## STUDY TEXT:
Building Trust: Fleet Management and Maintenance

A few weeks ago, we started a mini series about building trust in your car sharing operation.  We’ve talked about making marketing congruent with member services and how your business philosophy will affect your decisions.  Our next installment has to do with your organizational attitude towards fleet and fleet management.

Who’s your customer?

It’s been shown in multiple studies that the CSOs remove privately owned vehicles from the roads (see work by Shaheen).  Sometimes these studies will consider a delayed purchase of a vehicle or the ongoing refusal to purchase a vehicle a removed vehicle; it depends on the methodology.  However, no one will contest that having access to a fleet of conveniently accessible and affordable vehicles will discourage the desire for a private car.  While car sharing’s appeal continues to grow for a wider audience, the “bread and butter” retail user your CSO is likely to target is an educated, under 45-year-old working professional who probably already doesn’t own a car.  For your own information, do poll your applicants about their car ownership and their average vehicle miles traveled (VMT) each year.  We’ll have to write another post about data soon!

Fleet Design and Management

Assuming the majority of your members are already infrequent drivers, is there anything useful you can do with this information? Yes!

You want to populate your fleet in such a way that vehicles feel “easy-to-use”, even the first time they’re accessed.  Infrequent drivers are people who simply don’t interact with cars very often, and the more futuristic your vehicles, the more likely a brand-new member frustrated because he’s unable to find the switch to put the windows down (they’re on the dashboard and inexplicably not the doors, on older Minis).  While sometimes the fleet mix is pre-determined by factors outside your control, you should always err on the side of acquiring vehicles that are simple and intuitive to use.

## THE DATA:
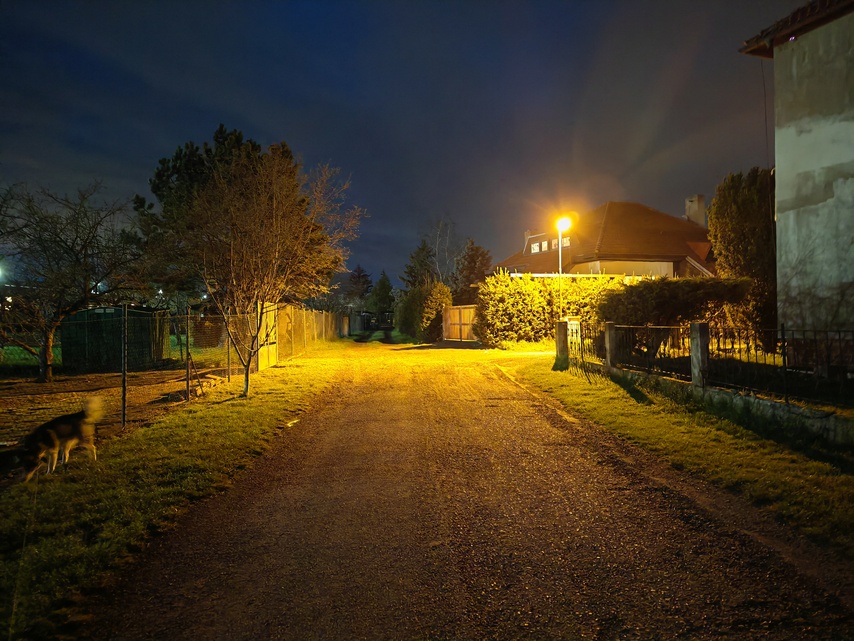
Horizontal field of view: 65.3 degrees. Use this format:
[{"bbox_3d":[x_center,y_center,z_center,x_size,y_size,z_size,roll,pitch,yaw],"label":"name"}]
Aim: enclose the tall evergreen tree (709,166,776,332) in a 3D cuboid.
[{"bbox_3d":[12.500,-2.400,26.000,2.800,7.100,2.800,0,0,0],"label":"tall evergreen tree"}]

## YOUR TASK:
Decide whether each statement below agrees with the car sharing fleet text. Answer yes or no for each, and quote the words from the text that settle it.
1. The retail user a car sharing operation is likely to target probably already does not own a car.
2. Every study counts a delayed vehicle purchase as a removed vehicle.
3. On older Minis, the window switches are on the doors.

## RESPONSE BOX:
1. Yes: "an educated, under 45-year-old working professional who probably already doesn’t own a car"
2. No: "Sometimes these studies will consider a delayed purchase of a vehicle or the ongoing refusal to purchase a vehicle a removed vehicle; it depends on the methodology."
3. No: "they’re on the dashboard and inexplicably not the doors, on older Minis"